The Justice Department also argued against Chrestman’s attorneys’ attempt to paint him as someone peripheral to the alleged Proud Boys conspiracy related to January 6. Chrestman, the DOJ says, took an “active role in leading the co-defendants in his conspiracy and the crowd writ large in the attack on the Capitol.”
Capitol riot defendants seeking pretrial detention for medical reasons have met with mixed success. In March, alleged Virginia Oath Keepers leader Thomas Caldwell was released on bond to his farm due to his deteriorating health, despite being one of, at the time, nine Oath Keepers accused of conspiring to disrupt the joint session of Congress on January 6. That indictment has now grown to 16 members of the militia group.

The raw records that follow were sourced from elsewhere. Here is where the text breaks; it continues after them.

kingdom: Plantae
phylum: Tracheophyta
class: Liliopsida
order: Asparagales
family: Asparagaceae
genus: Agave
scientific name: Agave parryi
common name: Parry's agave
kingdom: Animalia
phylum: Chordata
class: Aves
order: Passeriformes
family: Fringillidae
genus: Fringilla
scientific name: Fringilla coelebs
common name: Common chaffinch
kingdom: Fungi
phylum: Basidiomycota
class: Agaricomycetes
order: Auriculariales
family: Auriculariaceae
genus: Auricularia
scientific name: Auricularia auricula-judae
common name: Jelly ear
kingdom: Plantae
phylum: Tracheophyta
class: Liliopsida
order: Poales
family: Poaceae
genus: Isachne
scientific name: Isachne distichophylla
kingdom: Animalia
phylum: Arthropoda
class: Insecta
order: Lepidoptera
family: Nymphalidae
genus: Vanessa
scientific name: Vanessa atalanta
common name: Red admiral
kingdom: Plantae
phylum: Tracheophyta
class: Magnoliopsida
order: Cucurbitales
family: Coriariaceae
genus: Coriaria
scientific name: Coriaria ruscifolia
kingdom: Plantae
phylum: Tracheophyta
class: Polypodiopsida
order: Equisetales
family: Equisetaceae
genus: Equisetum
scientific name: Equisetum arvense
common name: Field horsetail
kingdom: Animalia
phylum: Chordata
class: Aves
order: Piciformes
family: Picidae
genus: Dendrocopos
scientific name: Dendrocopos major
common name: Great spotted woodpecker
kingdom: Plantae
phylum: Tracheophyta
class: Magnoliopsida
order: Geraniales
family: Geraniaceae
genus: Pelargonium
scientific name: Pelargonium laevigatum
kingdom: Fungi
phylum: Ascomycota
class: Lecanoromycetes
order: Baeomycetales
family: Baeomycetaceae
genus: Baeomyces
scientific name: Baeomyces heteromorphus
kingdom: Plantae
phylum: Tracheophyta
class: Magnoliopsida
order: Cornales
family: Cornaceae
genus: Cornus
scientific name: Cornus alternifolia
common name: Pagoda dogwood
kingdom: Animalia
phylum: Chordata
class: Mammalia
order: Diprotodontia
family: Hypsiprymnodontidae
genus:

Most other such requests have not received similar results, though. On Wednesday, U.S. District Judge Royce Lamberth rejected Proud Boy Christopher Worrell’s request for medical release. Worrell, who says he suffers from non-Hodgkin’s Lymphoma and claims he contracted COVID-19 while in the D.C. Jail, argued in a court filing that he was unable to get proper medical treatment while in custody. Lamberth wasn’t convinced by that argument, though – partially because Worrell’s doctor told the jail he didn’t keep records or dosage information for any of the treatments he provided.
Chrestman’s attorneys have until June 16 to respond to the government’s latest motion. A hearing to review arguments from both sides was set for June 24.